[Buddha-l] Bourgeois Buddhism
Federico Andino
dingirfecho at gmail.com
Thu Oct 6 07:59:13 MDT 2011
It is a fact only in a fixed point in time. It may waver, but the
continuation of it would make a way of life, I think.
F
On Thu, Oct 6, 2011 at 8:34 AM, Erik Hoogcarspel <jehms at xs4all.nl> wrote:
> On 06-10-11 13:20, Federico Andino wrote:
>>> I detect at least three approaches. One is scientific, as Federico has laid it
>>> out. The other is a practictioner, as I believe Jack gave us earlier. But
>>> then there is the philosophical, where we want to know not only what is the
>>> case, and what works, but what is true, or at least self-consistent.
>>>
>>> This brings me back to my earlier question, why is the Buddhadharma different?
>>> --
>>> Andy Stroble,
>>> _______________________________________________
>> In a philosophical context, self-consistent does not necessarily equals truth.

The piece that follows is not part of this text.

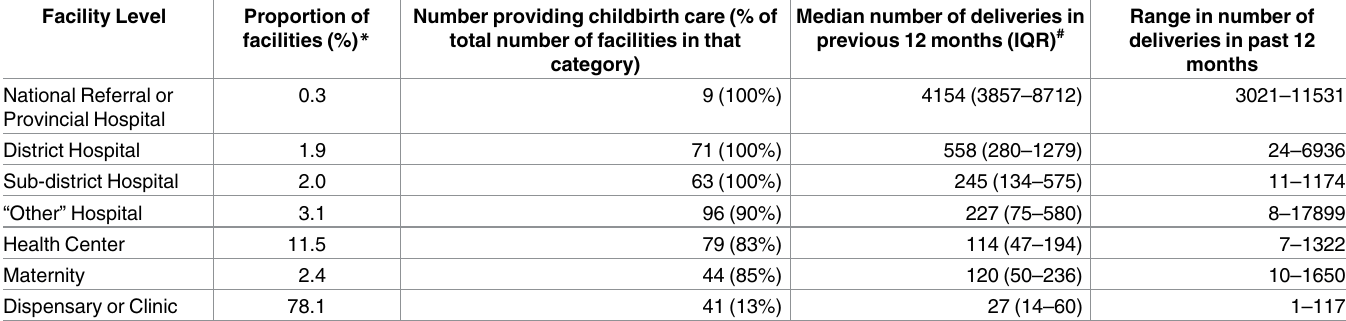
Table 2. Distribution of deliveries in the 2010 Kenya SPA by facility level.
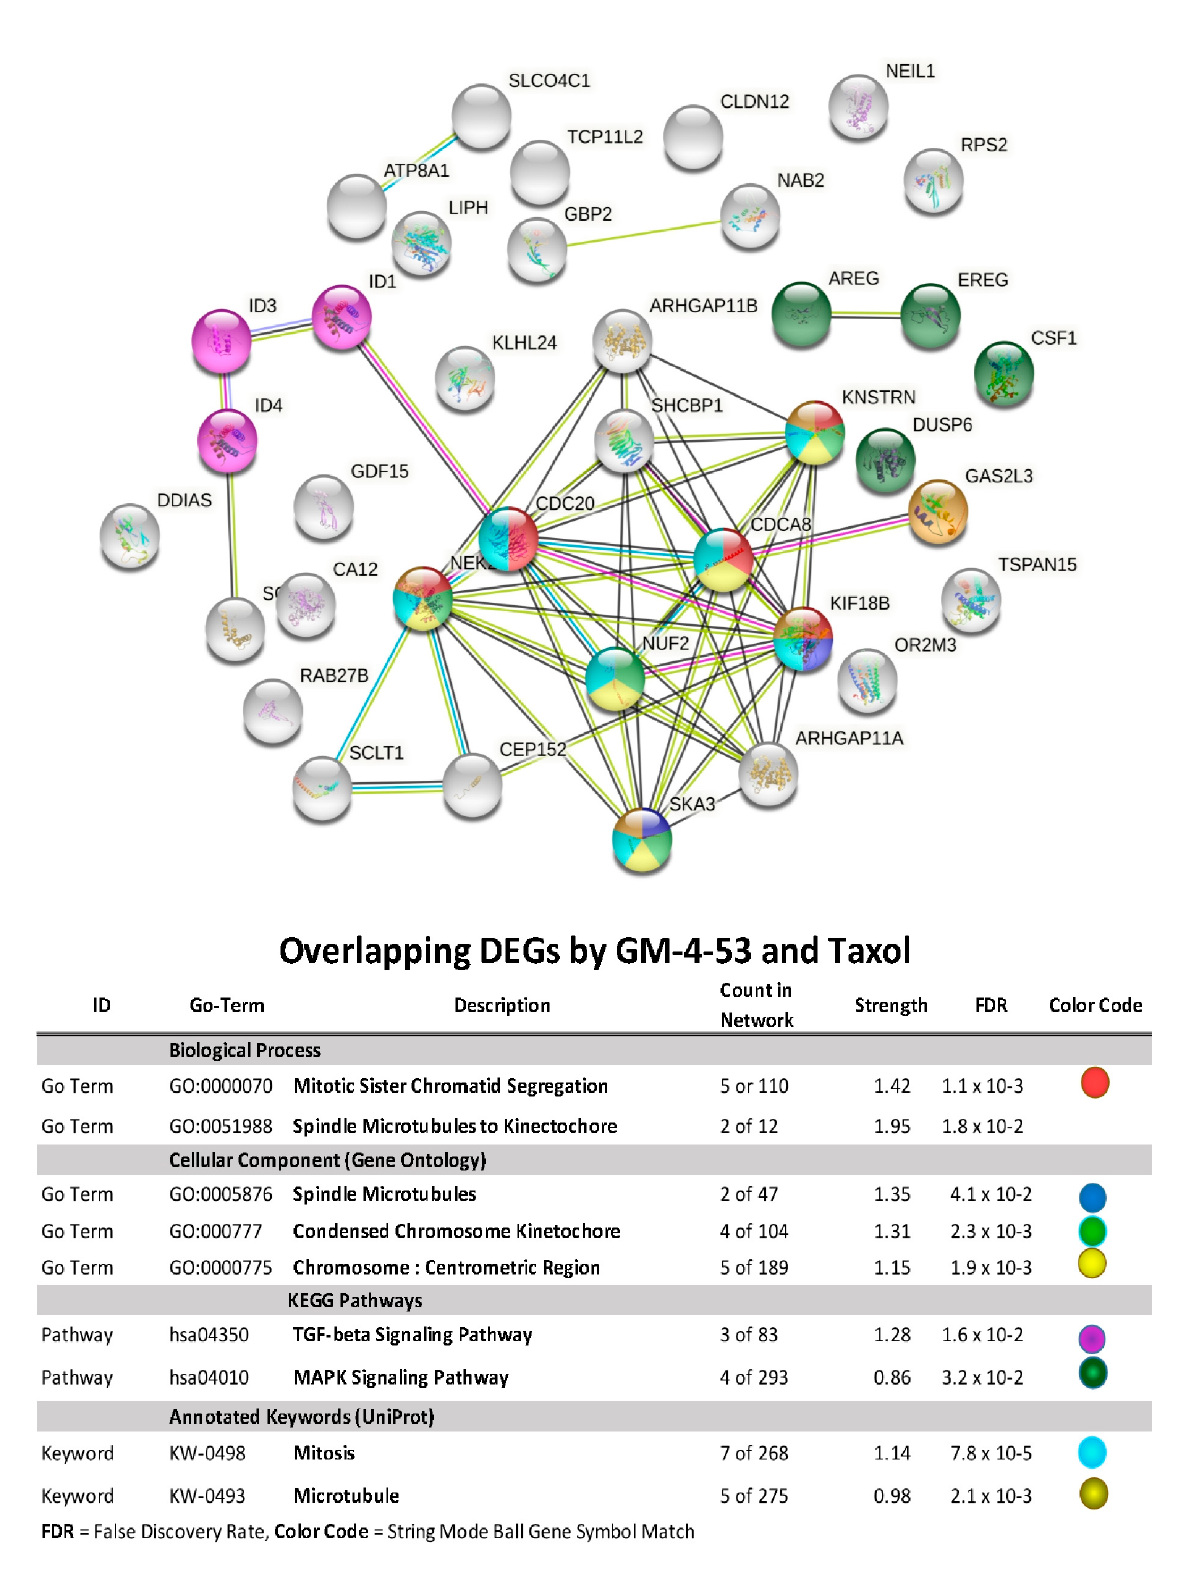
Figure 6. Functional analysis of the 52 transcripts overlaps in DEGs by paclitaxel and GM-4-53 vs. controls. The data represent significant functional changes as identified by several databases: local network cluster (STRING), Kegg pathways, Reactome Pathways expected protein domains and feature (Interpore), where data are reflected by count in network, strength, and false discovery rates.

>> So something can be inconsisten and true, like kinds of buddhism or my
>> comitment to diet.
>>
> I think this is a false comparison. Your commitment is a fact and not a
> way of life.
> According to the Buddha is that what his teaching made difficult to
> understand the concept of pratItyasamutpAda, which was a step away from
> the existing concepts of causal relationship.